*RECORDS PROVIDED:*
/---

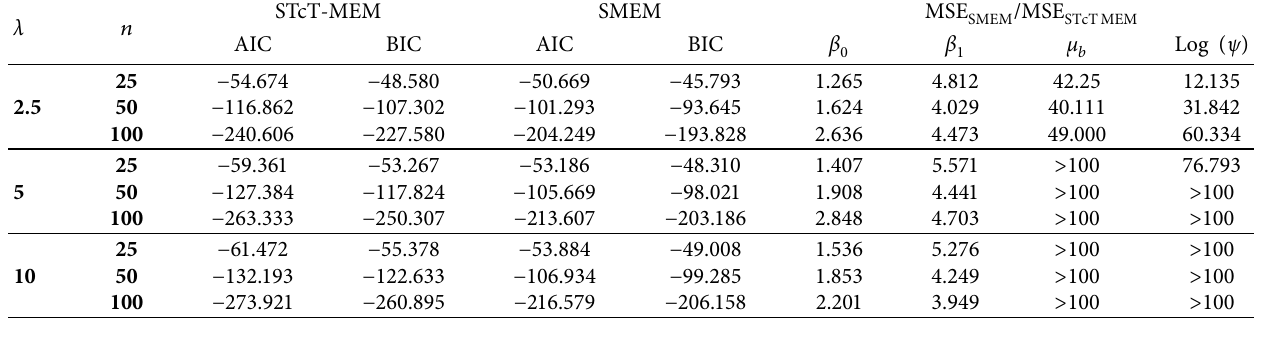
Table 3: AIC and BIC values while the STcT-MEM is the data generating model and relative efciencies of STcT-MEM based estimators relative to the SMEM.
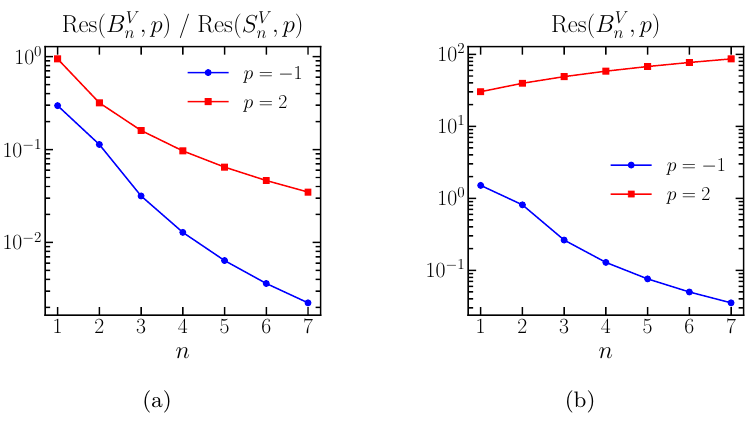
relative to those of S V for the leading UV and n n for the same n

\---
/---

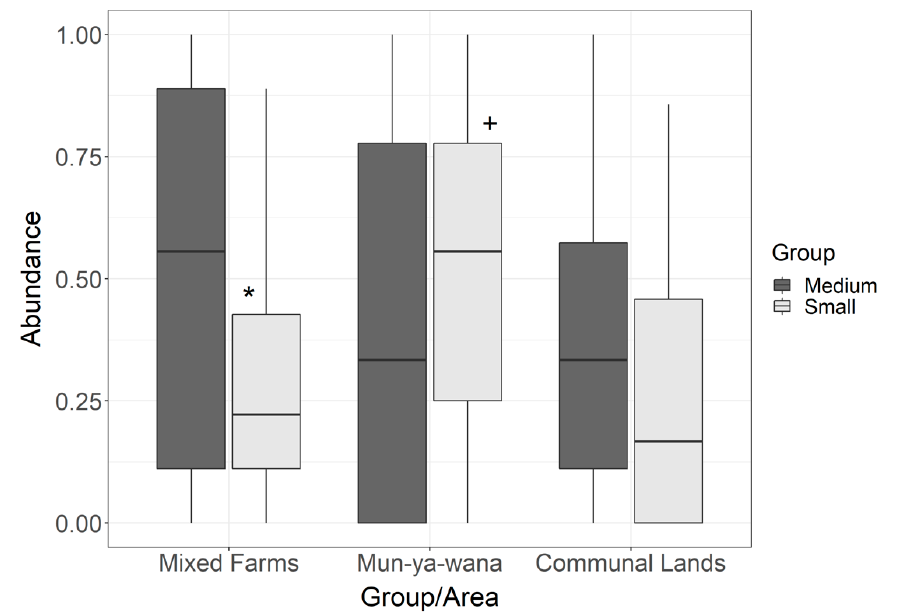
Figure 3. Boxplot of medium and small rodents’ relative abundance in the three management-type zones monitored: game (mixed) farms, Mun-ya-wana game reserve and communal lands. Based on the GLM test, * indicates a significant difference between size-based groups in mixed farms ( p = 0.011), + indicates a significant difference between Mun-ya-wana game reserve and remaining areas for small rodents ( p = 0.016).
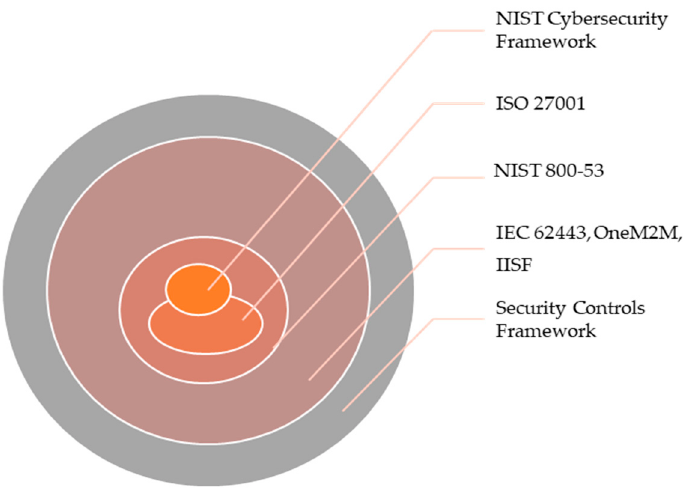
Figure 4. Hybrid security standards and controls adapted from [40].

\---

*DESCRIPTION OF THE TASK:* In the listing above, the required lines run from the line with "Table 3: AIC" through the line with "relative to those". Output exactly those lines, omitting pictures.

*WRITTEN ANSWER:*
Table 3: AIC and BIC values while the STcT-MEM is the data generating model and relative efciencies of STcT-MEM based estimators relative to the SMEM.
relative to those of S V for the leading UV and n n for the same n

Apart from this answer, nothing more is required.